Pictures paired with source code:

┄┄┄┄┄┄┄┄┄┄

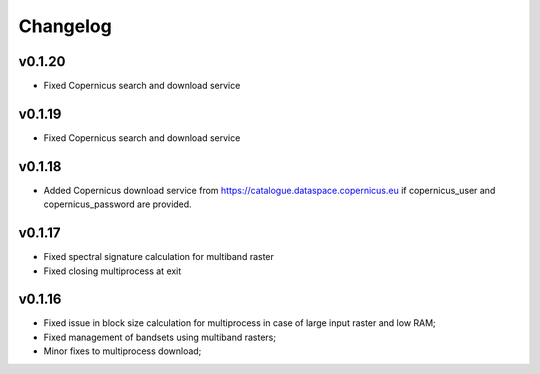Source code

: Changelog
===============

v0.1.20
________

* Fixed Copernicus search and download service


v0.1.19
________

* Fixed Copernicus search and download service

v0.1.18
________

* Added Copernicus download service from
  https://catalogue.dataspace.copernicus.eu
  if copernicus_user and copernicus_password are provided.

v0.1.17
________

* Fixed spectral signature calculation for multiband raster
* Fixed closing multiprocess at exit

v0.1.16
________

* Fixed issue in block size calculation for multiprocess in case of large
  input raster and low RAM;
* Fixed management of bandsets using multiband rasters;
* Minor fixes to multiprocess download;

┄┄┄┄┄┄┄┄┄┄

→ **WHAT TO PRODUCE**: The pictures stay out of the copy. Set down the entries above precisely.

→ **TASK SOLUTION**:
Source code

: Changelog
===============

v0.1.20
________

* Fixed Copernicus search and download service


v0.1.19
________

* Fixed Copernicus search and download service

v0.1.18
________

* Added Copernicus download service from
  https://catalogue.dataspace.copernicus.eu
  if copernicus_user and copernicus_password are provided.

v0.1.17
________

* Fixed spectral signature calculation for multiband raster
* Fixed closing multiprocess at exit

v0.1.16
________

* Fixed issue in block size calculation for multiprocess in case of large
  input raster and low RAM;
* Fixed management of bandsets using multiband rasters;
* Minor fixes to multiprocess download;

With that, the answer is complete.